##### Dataset excerpts
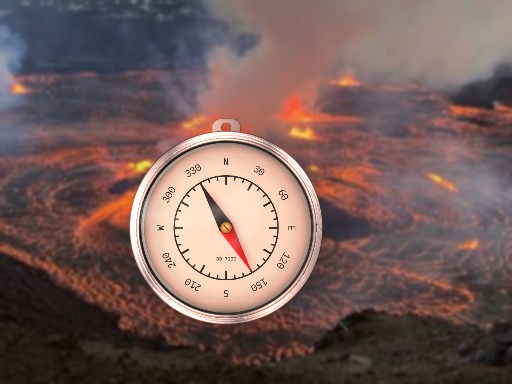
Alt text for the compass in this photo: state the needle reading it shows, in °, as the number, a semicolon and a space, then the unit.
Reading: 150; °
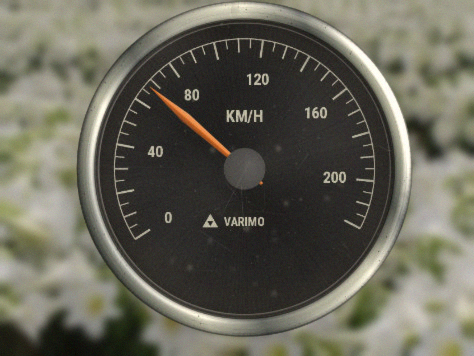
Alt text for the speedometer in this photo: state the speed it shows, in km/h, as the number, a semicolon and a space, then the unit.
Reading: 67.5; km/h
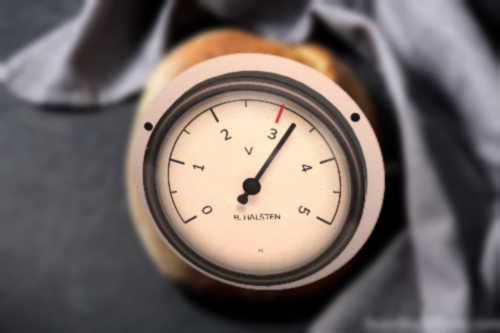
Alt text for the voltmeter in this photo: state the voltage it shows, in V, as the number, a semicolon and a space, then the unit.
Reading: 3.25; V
##########
Convert the lines above into a numbered list, dropping any blank lines and leaving the pictures out.

• **Task output**:
1. Alt text for the compass in this photo: state the needle reading it shows, in °, as the number, a semicolon and a space, then the unit.
2. Reading: 150; °
3. Alt text for the speedometer in this photo: state the speed it shows, in km/h, as the number, a semicolon and a space, then the unit.
4. Reading: 67.5; km/h
5. Alt text for the voltmeter in this photo: state the voltage it shows, in V, as the number, a semicolon and a space, then the unit.
6. Reading: 3.25; V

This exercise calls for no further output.